Data excerpts:

────────────────────

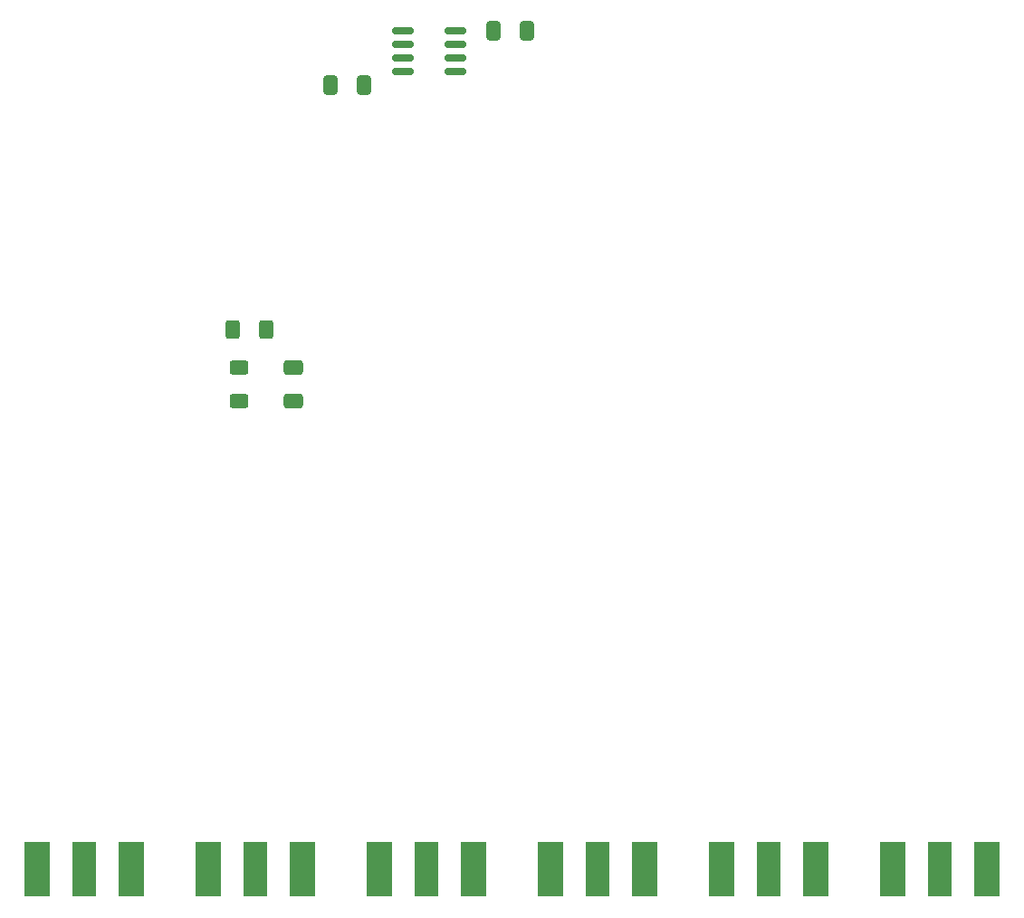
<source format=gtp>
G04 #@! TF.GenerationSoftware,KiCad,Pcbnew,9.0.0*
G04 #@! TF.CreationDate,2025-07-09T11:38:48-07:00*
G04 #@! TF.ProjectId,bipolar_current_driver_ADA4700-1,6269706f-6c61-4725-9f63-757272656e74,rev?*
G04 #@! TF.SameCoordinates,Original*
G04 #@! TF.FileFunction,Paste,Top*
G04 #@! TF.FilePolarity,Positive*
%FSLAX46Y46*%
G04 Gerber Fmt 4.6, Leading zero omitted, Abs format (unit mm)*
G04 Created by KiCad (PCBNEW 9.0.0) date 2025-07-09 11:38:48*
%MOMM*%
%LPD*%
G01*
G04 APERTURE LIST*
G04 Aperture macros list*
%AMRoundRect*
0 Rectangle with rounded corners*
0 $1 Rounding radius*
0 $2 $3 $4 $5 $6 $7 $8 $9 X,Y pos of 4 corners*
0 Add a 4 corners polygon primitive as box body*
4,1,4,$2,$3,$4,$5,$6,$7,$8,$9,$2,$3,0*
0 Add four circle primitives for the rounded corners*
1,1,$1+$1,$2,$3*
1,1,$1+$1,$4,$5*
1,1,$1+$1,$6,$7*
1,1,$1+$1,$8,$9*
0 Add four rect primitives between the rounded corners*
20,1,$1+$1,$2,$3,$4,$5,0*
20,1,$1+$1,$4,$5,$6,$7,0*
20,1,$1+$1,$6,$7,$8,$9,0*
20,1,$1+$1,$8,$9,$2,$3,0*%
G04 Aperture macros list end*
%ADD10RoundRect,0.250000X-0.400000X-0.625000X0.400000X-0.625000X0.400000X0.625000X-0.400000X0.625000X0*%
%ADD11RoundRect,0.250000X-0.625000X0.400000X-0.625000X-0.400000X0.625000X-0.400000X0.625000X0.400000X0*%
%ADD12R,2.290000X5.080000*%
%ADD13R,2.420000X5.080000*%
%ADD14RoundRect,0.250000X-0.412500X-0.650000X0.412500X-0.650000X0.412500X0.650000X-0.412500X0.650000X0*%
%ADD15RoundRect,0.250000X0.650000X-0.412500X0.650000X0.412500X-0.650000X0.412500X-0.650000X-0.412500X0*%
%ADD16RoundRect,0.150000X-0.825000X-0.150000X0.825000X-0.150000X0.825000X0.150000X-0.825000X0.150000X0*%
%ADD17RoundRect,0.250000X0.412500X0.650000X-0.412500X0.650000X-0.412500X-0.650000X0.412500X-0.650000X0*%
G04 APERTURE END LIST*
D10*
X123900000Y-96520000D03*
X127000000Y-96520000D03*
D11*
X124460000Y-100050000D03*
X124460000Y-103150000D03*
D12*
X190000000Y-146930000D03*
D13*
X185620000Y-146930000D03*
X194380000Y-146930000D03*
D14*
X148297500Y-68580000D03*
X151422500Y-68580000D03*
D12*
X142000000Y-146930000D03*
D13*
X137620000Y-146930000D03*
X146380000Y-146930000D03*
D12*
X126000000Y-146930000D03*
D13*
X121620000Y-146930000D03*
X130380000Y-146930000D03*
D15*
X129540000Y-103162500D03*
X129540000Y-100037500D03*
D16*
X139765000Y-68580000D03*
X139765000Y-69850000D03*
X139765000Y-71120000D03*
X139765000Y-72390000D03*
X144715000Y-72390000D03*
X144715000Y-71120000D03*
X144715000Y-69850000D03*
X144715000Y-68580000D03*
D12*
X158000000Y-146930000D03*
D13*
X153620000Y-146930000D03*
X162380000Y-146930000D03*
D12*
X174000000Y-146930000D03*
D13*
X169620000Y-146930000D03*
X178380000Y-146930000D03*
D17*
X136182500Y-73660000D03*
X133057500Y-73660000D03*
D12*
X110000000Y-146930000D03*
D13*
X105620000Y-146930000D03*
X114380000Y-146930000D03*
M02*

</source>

────────────────────

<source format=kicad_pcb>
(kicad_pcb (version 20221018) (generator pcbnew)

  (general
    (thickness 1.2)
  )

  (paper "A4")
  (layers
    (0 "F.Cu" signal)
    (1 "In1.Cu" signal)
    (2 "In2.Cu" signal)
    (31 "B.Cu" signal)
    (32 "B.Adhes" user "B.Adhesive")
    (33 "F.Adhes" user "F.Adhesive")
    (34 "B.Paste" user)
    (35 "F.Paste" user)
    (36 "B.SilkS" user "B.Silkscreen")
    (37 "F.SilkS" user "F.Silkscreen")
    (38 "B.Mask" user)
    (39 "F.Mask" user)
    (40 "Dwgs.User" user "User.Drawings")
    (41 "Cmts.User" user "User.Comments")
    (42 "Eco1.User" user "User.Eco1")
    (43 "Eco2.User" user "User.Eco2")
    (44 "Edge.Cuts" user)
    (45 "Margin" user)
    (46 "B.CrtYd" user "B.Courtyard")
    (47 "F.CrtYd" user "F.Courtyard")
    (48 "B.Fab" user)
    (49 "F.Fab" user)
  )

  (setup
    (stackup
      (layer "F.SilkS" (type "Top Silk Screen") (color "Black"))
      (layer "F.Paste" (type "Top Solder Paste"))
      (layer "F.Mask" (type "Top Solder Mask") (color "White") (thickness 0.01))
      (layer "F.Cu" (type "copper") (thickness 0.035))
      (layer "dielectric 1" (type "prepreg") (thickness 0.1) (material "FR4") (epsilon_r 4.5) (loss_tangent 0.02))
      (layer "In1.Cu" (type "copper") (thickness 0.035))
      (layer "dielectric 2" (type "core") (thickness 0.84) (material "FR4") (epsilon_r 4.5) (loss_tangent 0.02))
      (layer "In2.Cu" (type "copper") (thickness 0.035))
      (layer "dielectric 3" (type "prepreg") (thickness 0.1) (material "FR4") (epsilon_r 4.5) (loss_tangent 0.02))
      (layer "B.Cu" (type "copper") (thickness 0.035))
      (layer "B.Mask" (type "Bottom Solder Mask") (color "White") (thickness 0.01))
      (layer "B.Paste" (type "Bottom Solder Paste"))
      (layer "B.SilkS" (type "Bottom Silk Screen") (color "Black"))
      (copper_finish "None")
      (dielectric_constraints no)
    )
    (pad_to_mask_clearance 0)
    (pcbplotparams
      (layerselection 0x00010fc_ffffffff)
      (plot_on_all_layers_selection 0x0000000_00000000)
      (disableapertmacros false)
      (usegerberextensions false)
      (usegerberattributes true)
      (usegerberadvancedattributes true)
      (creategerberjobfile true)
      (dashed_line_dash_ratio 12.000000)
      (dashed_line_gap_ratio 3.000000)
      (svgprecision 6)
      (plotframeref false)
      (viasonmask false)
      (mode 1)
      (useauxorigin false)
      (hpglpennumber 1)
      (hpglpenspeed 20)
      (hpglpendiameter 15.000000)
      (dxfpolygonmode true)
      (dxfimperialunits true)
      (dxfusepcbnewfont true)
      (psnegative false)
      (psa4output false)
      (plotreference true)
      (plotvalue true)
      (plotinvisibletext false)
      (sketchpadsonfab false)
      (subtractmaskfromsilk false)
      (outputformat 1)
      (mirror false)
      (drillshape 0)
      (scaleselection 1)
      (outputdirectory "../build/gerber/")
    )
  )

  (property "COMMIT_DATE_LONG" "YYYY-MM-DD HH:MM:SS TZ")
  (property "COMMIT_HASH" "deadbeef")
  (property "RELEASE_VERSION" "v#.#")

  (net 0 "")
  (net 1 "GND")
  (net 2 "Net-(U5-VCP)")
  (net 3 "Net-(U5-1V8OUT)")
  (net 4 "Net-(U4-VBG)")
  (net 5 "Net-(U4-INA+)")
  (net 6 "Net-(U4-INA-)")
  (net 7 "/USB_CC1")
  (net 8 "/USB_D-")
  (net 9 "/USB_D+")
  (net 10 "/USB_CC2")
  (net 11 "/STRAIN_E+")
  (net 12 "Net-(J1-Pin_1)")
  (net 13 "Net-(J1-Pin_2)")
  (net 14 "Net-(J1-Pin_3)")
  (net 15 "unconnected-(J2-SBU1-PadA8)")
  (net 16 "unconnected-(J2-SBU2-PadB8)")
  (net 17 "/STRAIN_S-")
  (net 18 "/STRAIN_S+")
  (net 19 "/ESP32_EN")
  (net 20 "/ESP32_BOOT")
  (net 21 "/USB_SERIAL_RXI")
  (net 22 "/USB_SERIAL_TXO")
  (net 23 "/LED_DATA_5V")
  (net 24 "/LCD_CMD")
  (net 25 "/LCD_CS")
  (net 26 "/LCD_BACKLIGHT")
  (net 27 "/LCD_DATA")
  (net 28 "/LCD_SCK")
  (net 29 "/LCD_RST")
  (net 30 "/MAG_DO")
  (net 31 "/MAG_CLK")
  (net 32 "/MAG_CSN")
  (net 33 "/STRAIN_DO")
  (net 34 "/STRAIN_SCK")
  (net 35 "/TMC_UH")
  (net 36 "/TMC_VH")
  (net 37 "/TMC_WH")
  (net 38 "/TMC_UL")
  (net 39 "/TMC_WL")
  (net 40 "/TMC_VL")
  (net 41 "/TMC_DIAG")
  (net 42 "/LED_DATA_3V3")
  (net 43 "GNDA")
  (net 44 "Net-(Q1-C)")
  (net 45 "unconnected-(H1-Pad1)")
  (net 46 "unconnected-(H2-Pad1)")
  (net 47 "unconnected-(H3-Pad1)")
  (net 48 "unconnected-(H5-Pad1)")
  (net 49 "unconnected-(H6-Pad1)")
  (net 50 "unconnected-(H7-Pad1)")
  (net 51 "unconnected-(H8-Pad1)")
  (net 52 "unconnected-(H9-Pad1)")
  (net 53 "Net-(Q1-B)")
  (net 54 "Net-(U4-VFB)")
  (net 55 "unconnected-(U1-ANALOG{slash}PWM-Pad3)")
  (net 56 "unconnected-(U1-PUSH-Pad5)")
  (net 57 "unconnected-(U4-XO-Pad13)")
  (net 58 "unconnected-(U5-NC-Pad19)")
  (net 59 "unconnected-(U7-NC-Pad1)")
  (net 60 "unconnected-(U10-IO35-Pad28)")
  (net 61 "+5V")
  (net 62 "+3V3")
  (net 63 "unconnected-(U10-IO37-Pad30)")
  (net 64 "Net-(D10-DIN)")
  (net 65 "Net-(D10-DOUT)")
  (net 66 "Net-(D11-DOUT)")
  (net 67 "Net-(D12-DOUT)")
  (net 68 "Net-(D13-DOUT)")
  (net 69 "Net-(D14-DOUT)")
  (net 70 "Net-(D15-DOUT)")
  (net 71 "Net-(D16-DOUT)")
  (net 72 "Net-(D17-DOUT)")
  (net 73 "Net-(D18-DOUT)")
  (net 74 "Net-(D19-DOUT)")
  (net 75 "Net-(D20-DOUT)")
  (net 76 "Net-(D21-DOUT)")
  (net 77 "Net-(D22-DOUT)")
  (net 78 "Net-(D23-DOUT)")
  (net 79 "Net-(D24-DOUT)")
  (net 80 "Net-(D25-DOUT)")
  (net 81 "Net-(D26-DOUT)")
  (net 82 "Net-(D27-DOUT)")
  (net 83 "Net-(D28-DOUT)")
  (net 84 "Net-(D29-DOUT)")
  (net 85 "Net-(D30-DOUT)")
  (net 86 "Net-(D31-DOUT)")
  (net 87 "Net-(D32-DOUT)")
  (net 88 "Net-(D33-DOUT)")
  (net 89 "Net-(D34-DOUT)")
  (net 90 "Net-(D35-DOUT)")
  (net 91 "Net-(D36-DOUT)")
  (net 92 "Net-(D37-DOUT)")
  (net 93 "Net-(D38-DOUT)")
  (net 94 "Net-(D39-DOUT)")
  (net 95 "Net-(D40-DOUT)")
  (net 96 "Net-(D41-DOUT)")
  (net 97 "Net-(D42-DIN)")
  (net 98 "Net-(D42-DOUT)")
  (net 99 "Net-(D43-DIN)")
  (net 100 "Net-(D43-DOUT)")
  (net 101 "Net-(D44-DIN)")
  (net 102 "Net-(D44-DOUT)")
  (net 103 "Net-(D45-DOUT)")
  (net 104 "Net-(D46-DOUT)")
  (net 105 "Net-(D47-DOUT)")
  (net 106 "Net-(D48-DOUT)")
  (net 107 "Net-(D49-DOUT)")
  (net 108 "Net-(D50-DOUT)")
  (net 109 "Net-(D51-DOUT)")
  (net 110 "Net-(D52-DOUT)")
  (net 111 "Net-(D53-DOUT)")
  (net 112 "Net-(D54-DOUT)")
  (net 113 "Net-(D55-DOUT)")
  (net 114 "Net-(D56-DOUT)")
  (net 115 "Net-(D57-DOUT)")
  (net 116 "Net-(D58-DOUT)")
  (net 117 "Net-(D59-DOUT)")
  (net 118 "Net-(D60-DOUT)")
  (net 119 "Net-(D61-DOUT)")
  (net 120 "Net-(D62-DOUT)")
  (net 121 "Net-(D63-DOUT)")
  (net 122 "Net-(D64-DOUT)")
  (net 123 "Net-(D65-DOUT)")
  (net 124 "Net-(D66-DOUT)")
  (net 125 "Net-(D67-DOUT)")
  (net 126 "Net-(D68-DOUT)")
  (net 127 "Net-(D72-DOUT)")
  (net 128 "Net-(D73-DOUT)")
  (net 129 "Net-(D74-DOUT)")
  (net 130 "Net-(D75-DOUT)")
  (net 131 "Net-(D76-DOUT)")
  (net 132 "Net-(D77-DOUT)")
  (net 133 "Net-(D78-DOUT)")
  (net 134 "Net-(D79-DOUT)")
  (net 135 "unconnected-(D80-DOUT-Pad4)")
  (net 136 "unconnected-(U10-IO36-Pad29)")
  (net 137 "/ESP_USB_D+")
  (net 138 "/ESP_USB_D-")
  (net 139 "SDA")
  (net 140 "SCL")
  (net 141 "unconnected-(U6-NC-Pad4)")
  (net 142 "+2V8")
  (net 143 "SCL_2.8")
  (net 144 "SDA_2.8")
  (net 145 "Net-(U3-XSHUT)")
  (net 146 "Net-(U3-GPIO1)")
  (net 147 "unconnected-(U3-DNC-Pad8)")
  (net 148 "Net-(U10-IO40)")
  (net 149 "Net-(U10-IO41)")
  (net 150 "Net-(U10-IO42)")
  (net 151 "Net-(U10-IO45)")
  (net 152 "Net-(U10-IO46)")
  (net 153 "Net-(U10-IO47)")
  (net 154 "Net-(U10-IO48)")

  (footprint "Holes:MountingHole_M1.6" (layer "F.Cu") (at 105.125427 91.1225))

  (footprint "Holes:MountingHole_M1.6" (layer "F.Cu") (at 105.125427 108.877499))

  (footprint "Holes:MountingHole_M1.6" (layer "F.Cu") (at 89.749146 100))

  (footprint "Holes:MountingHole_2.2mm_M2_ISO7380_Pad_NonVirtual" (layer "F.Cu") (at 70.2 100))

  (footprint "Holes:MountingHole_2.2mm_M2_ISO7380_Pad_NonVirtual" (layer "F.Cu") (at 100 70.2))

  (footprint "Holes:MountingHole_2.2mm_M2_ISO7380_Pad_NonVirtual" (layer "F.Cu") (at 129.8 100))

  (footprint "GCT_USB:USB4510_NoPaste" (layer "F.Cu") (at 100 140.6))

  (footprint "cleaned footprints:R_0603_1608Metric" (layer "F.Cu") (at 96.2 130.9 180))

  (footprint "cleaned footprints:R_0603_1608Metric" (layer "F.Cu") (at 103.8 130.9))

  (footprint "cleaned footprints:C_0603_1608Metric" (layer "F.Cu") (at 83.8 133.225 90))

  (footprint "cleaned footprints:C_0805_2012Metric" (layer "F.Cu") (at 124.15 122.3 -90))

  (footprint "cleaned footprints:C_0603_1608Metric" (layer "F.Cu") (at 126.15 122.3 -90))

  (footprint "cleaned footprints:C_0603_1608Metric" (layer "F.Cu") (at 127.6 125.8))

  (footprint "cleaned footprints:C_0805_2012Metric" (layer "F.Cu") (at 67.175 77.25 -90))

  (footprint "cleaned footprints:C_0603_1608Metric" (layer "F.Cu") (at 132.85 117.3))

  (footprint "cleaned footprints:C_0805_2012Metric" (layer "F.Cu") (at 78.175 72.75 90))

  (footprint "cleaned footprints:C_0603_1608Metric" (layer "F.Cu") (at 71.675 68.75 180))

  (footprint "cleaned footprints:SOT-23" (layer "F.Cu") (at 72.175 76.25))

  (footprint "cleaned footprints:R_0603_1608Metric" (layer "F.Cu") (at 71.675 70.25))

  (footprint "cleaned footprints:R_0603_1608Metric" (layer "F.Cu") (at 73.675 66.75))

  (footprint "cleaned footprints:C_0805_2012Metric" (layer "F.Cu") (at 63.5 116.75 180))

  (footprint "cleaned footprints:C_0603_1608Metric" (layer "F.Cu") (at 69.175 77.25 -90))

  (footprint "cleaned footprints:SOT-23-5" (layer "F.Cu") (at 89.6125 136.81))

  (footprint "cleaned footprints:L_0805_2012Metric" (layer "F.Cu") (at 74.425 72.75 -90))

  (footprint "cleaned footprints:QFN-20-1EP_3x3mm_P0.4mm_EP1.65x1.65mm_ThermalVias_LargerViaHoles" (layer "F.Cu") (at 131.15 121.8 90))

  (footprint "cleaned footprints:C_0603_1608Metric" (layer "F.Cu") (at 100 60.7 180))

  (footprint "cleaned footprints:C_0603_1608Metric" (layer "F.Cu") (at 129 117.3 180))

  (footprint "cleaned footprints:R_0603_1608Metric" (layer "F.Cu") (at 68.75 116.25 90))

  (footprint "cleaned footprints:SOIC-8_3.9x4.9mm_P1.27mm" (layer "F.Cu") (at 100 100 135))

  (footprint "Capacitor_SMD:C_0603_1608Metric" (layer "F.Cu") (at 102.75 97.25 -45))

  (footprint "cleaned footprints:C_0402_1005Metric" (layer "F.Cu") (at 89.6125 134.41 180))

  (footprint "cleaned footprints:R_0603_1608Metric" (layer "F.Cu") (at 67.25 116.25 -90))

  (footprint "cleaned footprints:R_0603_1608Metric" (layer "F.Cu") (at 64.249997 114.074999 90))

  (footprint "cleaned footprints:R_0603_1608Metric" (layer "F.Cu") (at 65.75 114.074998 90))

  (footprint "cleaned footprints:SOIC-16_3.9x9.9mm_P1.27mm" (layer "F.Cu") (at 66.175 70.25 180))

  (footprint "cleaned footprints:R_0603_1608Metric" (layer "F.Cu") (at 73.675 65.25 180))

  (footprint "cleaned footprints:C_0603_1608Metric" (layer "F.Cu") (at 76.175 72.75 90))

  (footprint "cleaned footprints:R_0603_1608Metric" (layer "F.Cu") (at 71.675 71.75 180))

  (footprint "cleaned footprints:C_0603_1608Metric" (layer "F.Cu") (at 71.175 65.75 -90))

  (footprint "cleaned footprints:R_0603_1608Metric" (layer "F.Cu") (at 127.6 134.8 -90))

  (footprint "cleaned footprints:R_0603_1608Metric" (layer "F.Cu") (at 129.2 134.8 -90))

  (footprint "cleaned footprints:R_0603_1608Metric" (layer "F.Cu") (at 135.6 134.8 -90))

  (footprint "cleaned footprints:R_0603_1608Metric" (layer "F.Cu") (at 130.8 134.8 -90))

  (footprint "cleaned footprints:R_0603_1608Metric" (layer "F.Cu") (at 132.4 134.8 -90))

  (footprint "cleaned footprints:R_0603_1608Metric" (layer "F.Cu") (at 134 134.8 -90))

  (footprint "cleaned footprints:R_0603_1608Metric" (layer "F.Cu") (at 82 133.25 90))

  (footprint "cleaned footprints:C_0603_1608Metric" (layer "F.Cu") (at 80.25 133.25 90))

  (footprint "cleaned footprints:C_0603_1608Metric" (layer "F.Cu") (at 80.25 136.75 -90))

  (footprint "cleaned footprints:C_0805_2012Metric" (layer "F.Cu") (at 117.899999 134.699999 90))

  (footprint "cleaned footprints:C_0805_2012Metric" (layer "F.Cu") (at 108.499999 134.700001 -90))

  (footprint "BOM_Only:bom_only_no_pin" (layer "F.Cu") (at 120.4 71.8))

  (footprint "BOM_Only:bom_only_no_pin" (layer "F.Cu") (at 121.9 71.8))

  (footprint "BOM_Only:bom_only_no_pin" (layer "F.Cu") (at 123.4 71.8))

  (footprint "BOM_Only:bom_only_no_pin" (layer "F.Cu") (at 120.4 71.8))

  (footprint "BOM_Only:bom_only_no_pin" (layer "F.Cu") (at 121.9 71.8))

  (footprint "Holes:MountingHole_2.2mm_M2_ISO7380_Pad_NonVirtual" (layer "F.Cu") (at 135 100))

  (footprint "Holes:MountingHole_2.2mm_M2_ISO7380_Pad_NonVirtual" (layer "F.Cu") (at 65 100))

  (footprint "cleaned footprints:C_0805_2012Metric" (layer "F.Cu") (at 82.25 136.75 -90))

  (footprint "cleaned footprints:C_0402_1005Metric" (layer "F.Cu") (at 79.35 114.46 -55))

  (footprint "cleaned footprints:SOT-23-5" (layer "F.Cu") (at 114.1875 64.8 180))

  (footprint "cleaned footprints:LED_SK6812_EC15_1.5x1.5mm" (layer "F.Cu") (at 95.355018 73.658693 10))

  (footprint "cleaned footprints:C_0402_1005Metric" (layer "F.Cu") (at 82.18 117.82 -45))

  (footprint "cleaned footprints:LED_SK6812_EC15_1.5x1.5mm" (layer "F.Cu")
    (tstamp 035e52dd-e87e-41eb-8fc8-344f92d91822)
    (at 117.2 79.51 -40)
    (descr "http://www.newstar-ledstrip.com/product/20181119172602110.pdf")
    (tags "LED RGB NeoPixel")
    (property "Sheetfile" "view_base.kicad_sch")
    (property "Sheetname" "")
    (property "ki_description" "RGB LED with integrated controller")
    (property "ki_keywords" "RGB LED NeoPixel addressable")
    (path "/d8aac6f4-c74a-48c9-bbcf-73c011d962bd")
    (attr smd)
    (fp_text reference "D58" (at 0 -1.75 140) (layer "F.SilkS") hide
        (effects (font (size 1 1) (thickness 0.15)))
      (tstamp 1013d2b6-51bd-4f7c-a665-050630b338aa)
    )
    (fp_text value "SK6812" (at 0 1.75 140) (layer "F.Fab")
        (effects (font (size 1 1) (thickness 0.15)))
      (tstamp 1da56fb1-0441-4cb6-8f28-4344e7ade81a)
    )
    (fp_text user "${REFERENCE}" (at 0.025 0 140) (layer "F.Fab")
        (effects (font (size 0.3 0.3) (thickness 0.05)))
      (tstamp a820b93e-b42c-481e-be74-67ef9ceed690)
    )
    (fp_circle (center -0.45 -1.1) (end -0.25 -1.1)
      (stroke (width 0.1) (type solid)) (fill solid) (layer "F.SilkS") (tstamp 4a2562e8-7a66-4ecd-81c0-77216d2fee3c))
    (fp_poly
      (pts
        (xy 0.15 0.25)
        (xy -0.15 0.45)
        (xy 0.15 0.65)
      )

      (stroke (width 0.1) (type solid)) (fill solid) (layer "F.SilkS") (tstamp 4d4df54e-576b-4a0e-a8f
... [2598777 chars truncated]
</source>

────────────────────

• **About this exercise**
Reproduce each line of the data containing the word "solid".

• **Answer to this exercise**
      (stroke (width 0.1) (type solid)) (fill solid) (layer "F.SilkS") (tstamp 4a2562e8-7a66-4ecd-81c0-77216d2fee3c))
      (stroke (width 0.1) (type solid)) (fill solid) (layer "F.SilkS") (tstamp 4d4df54e-576b-4a0e-a8f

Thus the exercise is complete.